> **Stored data**:
▬▬▬▬▬▬▬▬▬▬

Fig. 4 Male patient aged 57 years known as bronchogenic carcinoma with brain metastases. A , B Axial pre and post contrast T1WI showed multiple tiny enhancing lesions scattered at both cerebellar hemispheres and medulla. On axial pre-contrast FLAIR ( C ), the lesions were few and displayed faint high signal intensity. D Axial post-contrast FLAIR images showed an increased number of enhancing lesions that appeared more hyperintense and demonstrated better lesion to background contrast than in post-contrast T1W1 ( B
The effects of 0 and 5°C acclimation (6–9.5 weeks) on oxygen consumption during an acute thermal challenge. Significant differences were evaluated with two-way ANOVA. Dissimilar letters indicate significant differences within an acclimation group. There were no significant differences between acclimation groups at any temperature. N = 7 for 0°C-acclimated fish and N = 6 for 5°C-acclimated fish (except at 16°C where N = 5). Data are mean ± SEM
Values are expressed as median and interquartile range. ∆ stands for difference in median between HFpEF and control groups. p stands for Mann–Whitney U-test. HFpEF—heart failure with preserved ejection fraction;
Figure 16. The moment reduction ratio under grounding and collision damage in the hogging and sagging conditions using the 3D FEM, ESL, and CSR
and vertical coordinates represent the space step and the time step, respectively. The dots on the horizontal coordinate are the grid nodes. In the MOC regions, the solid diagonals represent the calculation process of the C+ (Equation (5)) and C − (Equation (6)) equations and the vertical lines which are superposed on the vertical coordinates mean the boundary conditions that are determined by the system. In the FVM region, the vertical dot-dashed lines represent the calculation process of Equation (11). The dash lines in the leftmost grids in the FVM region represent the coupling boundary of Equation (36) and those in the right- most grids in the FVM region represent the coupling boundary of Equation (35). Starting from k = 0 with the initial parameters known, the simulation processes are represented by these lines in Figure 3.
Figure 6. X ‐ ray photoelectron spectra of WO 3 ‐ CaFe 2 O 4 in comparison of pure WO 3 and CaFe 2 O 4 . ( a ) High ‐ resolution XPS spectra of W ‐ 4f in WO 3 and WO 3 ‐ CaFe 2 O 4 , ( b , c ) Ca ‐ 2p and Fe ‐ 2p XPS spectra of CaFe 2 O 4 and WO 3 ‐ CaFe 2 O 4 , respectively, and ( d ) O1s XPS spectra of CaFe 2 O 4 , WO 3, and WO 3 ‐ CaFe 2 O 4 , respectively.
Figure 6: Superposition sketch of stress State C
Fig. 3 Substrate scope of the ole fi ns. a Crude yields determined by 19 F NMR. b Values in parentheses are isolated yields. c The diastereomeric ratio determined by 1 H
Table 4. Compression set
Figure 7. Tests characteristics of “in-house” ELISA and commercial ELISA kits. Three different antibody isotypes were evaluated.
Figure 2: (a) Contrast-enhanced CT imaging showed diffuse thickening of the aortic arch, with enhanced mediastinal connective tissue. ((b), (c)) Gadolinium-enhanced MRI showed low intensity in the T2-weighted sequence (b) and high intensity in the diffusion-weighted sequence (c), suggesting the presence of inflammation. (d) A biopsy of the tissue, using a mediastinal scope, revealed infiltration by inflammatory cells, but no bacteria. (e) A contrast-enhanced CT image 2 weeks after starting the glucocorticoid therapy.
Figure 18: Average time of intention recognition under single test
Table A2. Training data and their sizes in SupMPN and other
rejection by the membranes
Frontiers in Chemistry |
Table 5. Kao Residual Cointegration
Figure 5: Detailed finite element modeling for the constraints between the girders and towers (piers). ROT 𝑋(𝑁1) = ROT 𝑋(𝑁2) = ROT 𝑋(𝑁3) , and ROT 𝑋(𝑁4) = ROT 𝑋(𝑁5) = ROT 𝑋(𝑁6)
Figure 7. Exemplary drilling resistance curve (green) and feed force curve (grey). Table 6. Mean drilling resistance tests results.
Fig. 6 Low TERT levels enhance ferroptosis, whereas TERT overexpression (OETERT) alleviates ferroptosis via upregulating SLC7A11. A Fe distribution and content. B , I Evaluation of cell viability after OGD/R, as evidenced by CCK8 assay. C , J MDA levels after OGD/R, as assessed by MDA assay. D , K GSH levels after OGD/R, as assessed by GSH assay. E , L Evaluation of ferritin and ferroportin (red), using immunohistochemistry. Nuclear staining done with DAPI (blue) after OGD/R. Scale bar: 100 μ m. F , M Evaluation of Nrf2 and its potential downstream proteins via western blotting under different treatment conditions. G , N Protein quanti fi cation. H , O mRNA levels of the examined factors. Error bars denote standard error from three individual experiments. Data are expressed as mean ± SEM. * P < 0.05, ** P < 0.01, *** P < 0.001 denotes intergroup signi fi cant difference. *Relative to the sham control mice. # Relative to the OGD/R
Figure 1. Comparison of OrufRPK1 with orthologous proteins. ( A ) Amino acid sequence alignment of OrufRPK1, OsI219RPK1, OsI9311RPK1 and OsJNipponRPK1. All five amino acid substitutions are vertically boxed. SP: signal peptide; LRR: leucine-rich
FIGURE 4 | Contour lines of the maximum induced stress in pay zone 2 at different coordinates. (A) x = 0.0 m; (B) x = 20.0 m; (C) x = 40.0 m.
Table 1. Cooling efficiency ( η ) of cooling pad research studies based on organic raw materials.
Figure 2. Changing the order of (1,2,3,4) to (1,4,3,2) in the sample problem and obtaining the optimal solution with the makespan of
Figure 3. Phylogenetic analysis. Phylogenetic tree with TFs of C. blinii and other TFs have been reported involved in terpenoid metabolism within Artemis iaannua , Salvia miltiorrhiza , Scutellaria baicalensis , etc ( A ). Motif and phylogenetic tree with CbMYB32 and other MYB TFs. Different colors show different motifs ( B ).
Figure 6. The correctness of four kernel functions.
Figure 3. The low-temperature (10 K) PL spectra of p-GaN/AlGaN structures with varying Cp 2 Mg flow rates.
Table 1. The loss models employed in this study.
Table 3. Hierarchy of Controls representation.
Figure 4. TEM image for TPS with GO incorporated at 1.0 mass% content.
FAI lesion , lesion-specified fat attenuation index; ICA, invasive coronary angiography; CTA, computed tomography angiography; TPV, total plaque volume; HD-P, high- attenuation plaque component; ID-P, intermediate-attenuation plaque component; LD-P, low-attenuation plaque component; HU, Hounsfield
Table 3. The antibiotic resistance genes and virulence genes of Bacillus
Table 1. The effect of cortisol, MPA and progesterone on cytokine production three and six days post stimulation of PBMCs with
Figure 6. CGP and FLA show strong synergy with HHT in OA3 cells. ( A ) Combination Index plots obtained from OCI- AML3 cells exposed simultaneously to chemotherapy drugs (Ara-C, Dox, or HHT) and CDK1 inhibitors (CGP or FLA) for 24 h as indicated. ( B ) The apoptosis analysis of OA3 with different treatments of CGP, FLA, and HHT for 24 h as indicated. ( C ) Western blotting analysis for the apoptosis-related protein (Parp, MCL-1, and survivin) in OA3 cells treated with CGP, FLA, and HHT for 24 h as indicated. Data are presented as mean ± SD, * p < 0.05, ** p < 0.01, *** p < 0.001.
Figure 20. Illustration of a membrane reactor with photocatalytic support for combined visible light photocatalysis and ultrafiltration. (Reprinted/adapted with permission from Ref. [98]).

▬▬▬▬▬▬▬▬▬▬

> **Exercise**: The records above must be output exactly, in full.

> **Exercise result**:
Fig. 4 Male patient aged 57 years known as bronchogenic carcinoma with brain metastases. A , B Axial pre and post contrast T1WI showed multiple tiny enhancing lesions scattered at both cerebellar hemispheres and medulla. On axial pre-contrast FLAIR ( C ), the lesions were few and displayed faint high signal intensity. D Axial post-contrast FLAIR images showed an increased number of enhancing lesions that appeared more hyperintense and demonstrated better lesion to background contrast than in post-contrast T1W1 ( B
The effects of 0 and 5°C acclimation (6–9.5 weeks) on oxygen consumption during an acute thermal challenge. Significant differences were evaluated with two-way ANOVA. Dissimilar letters indicate significant differences within an acclimation group. There were no significant differences between acclimation groups at any temperature. N = 7 for 0°C-acclimated fish and N = 6 for 5°C-acclimated fish (except at 16°C where N = 5). Data are mean ± SEM
Values are expressed as median and interquartile range. ∆ stands for difference in median between HFpEF and control groups. p stands for Mann–Whitney U-test. HFpEF—heart failure with preserved ejection fraction;
Figure 16. The moment reduction ratio under grounding and collision damage in the hogging and sagging conditions using the 3D FEM, ESL, and CSR
and vertical coordinates represent the space step and the time step, respectively. The dots on the horizontal coordinate are the grid nodes. In the MOC regions, the solid diagonals represent the calculation process of the C+ (Equation (5)) and C − (Equation (6)) equations and the vertical lines which are superposed on the vertical coordinates mean the boundary conditions that are determined by the system. In the FVM region, the vertical dot-dashed lines represent the calculation process of Equation (11). The dash lines in the leftmost grids in the FVM region represent the coupling boundary of Equation (36) and those in the right- most grids in the FVM region represent the coupling boundary of Equation (35). Starting from k = 0 with the initial parameters known, the simulation processes are represented by these lines in Figure 3.
Figure 6. X ‐ ray photoelectron spectra of WO 3 ‐ CaFe 2 O 4 in comparison of pure WO 3 and CaFe 2 O 4 . ( a ) High ‐ resolution XPS spectra of W ‐ 4f in WO 3 and WO 3 ‐ CaFe 2 O 4 , ( b , c ) Ca ‐ 2p and Fe ‐ 2p XPS spectra of CaFe 2 O 4 and WO 3 ‐ CaFe 2 O 4 , respectively, and ( d ) O1s XPS spectra of CaFe 2 O 4 , WO 3, and WO 3 ‐ CaFe 2 O 4 , respectively.
Figure 6: Superposition sketch of stress State C
Fig. 3 Substrate scope of the ole fi ns. a Crude yields determined by 19 F NMR. b Values in parentheses are isolated yields. c The diastereomeric ratio determined by 1 H
Table 4. Compression set
Figure 7. Tests characteristics of “in-house” ELISA and commercial ELISA kits. Three different antibody isotypes were evaluated.
Figure 2: (a) Contrast-enhanced CT imaging showed diffuse thickening of the aortic arch, with enhanced mediastinal connective tissue. ((b), (c)) Gadolinium-enhanced MRI showed low intensity in the T2-weighted sequence (b) and high intensity in the diffusion-weighted sequence (c), suggesting the presence of inflammation. (d) A biopsy of the tissue, using a mediastinal scope, revealed infiltration by inflammatory cells, but no bacteria. (e) A contrast-enhanced CT image 2 weeks after starting the glucocorticoid therapy.
Figure 18: Average time of intention recognition under single test
Table A2. Training data and their sizes in SupMPN and other
rejection by the membranes
Frontiers in Chemistry |
Table 5. Kao Residual Cointegration
Figure 5: Detailed finite element modeling for the constraints between the girders and towers (piers). ROT 𝑋(𝑁1) = ROT 𝑋(𝑁2) = ROT 𝑋(𝑁3) , and ROT 𝑋(𝑁4) = ROT 𝑋(𝑁5) = ROT 𝑋(𝑁6)
Figure 7. Exemplary drilling resistance curve (green) and feed force curve (grey). Table 6. Mean drilling resistance tests results.
Fig. 6 Low TERT levels enhance ferroptosis, whereas TERT overexpression (OETERT) alleviates ferroptosis via upregulating SLC7A11. A Fe distribution and content. B , I Evaluation of cell viability after OGD/R, as evidenced by CCK8 assay. C , J MDA levels after OGD/R, as assessed by MDA assay. D , K GSH levels after OGD/R, as assessed by GSH assay. E , L Evaluation of ferritin and ferroportin (red), using immunohistochemistry. Nuclear staining done with DAPI (blue) after OGD/R. Scale bar: 100 μ m. F , M Evaluation of Nrf2 and its potential downstream proteins via western blotting under different treatment conditions. G , N Protein quanti fi cation. H , O mRNA levels of the examined factors. Error bars denote standard error from three individual experiments. Data are expressed as mean ± SEM. * P < 0.05, ** P < 0.01, *** P < 0.001 denotes intergroup signi fi cant difference. *Relative to the sham control mice. # Relative to the OGD/R
Figure 1. Comparison of OrufRPK1 with orthologous proteins. ( A ) Amino acid sequence alignment of OrufRPK1, OsI219RPK1, OsI9311RPK1 and OsJNipponRPK1. All five amino acid substitutions are vertically boxed. SP: signal peptide; LRR: leucine-rich
FIGURE 4 | Contour lines of the maximum induced stress in pay zone 2 at different coordinates. (A) x = 0.0 m; (B) x = 20.0 m; (C) x = 40.0 m.
Table 1. Cooling efficiency ( η ) of cooling pad research studies based on organic raw materials.
Figure 2. Changing the order of (1,2,3,4) to (1,4,3,2) in the sample problem and obtaining the optimal solution with the makespan of
Figure 3. Phylogenetic analysis. Phylogenetic tree with TFs of C. blinii and other TFs have been reported involved in terpenoid metabolism within Artemis iaannua , Salvia miltiorrhiza , Scutellaria baicalensis , etc ( A ). Motif and phylogenetic tree with CbMYB32 and other MYB TFs. Different colors show different motifs ( B ).
Figure 6. The correctness of four kernel functions.
Figure 3. The low-temperature (10 K) PL spectra of p-GaN/AlGaN structures with varying Cp 2 Mg flow rates.
Table 1. The loss models employed in this study.
Table 3. Hierarchy of Controls representation.
Figure 4. TEM image for TPS with GO incorporated at 1.0 mass% content.
FAI lesion , lesion-specified fat attenuation index; ICA, invasive coronary angiography; CTA, computed tomography angiography; TPV, total plaque volume; HD-P, high- attenuation plaque component; ID-P, intermediate-attenuation plaque component; LD-P, low-attenuation plaque component; HU, Hounsfield
Table 3. The antibiotic resistance genes and virulence genes of Bacillus
Table 1. The effect of cortisol, MPA and progesterone on cytokine production three and six days post stimulation of PBMCs with
Figure 6. CGP and FLA show strong synergy with HHT in OA3 cells. ( A ) Combination Index plots obtained from OCI- AML3 cells exposed simultaneously to chemotherapy drugs (Ara-C, Dox, or HHT) and CDK1 inhibitors (CGP or FLA) for 24 h as indicated. ( B ) The apoptosis analysis of OA3 with different treatments of CGP, FLA, and HHT for 24 h as indicated. ( C ) Western blotting analysis for the apoptosis-related protein (Parp, MCL-1, and survivin) in OA3 cells treated with CGP, FLA, and HHT for 24 h as indicated. Data are presented as mean ± SD, * p < 0.05, ** p < 0.01, *** p < 0.001.
Figure 20. Illustration of a membrane reactor with photocatalytic support for combined visible light photocatalysis and ultrafiltration. (Reprinted/adapted with permission from Ref. [98]).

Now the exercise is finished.